Rassegna, 24 gennaio 2013
«Sesso con trans in cambio di favori»: magistrato in cella
• Il pubblico ministero romano Roberto Staffa, 55 anni, originario di Napoli, sposato, padre, è stato arrestato ieri per concussione, corruzione e rivelazione del segreto d’ufficio per ordine del gip Carla Giangamboni. In cambio di favori avrebbe chiesto prestazioni sessuali, anche a trans. Spiega Haver sul Cds: «Le accuse contenute nelle 93 pagine dell’ordinanza non sembrano comunque lasciare scampo a Staffa. Oltre a una serie di intercettazioni telefoniche, le microspie e una telecamera sistemate nel suo ufficio hanno registrato e filmato colloqui e incontri sessuali. Staffa – secondo l’accusa – barattava il suo lavoro in cambio di sesso. In cambio di informazioni su procedimenti di cui si stava occupando (per otto anni – il limite massimo consentito dalle norme – è stato uno dei pm di punta della Direzione distrettuale antimafia di Roma). In cambio di permessi di colloquio con i detenuti (un video lo ritrae mentre ha un rapporto sessuale con una donna che voleva incontrare un parente rinchiuso in cella). In cambio di permessi di soggiorno per “motivi di giustizia” ad alcuni trans. Gli accertamenti sono partiti proprio su input della Procura capitolina un anno e mezzo fa e hanno avuto un’accelerazione negli ultimi tempi: a mettere sulla strada giusta gli inquirenti è stato, inizialmente, proprio un trans».

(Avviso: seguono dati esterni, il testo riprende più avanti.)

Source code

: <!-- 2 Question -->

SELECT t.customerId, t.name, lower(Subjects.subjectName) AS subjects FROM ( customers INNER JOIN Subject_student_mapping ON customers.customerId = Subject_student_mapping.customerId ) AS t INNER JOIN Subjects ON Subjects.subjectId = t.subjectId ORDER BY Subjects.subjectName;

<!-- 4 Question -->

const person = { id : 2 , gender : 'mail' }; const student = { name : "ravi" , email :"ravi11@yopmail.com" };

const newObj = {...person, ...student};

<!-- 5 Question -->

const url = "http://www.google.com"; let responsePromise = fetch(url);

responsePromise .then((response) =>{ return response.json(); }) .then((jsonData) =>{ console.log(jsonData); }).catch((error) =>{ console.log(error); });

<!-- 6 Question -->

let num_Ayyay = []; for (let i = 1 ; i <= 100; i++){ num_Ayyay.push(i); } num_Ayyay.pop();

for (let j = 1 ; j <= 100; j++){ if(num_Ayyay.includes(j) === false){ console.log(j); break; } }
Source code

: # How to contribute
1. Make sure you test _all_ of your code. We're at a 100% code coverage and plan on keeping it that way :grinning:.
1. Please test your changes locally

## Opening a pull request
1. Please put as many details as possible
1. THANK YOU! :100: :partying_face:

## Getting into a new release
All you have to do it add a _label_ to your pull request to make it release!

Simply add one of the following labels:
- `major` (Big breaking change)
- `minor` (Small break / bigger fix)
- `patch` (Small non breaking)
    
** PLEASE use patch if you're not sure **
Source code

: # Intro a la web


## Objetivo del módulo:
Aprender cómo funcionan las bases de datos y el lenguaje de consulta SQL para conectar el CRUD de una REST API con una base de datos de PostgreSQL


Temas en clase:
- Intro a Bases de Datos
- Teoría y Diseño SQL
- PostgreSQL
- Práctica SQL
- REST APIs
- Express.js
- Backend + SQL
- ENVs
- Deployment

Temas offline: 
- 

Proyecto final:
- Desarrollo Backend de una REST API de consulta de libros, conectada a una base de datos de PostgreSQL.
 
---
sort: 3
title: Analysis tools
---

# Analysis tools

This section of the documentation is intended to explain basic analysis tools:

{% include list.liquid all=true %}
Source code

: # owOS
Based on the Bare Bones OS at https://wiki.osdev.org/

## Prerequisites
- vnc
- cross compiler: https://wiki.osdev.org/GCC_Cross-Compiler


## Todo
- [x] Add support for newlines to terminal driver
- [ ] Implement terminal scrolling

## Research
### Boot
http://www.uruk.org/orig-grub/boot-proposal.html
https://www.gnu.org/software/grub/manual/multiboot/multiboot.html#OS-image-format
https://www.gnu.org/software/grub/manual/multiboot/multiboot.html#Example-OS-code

• Scrive Bonini (Rep): «Dicono ora alcuni dei suoi colleghi che il destino di Staffa fosse a suo modo segnato. E non tanto per i pettegolezzi che avevano preso ad assediarlo dal Natale scorso, quando il suo incarico alla Dda non era stato rinnovato dal procuratore Pignatone, e si continuava a vociferare nei corridoi della Procura del singolare via-vai notturno di convocati e convocate nel suo ufficio. Ma perché Staffa “era un pm regolarmente sopra le righe”, “clamorosamente free”, “un narciso animato da un eccesso di confidenza e in perenne ostentazione della propria originalità”. Non certo quella del tutto innocua e goliardica che lo vedeva “voce” dei Dura Lex, band di avvocati e giornalisti che settimanalmente suonava nei locali di Roma del “Revival italiano ‘70-’80”. Ma quella, per dirne una, che, agli inizi della carriera, gli era costata il trasferimento di ufficio disposto dal Csm da Trieste (dove aveva cominciato come pm nel ’77) a Venezia. Perché sorpreso a intrupparsi con la sua firma in un affidavit firmato dai notabili del circolo del Tennis di Trieste a garanzia del buon nome di Alessandro Moncini, industriale arrestato e condannato negli Stati Uniti per pedo-pornografia».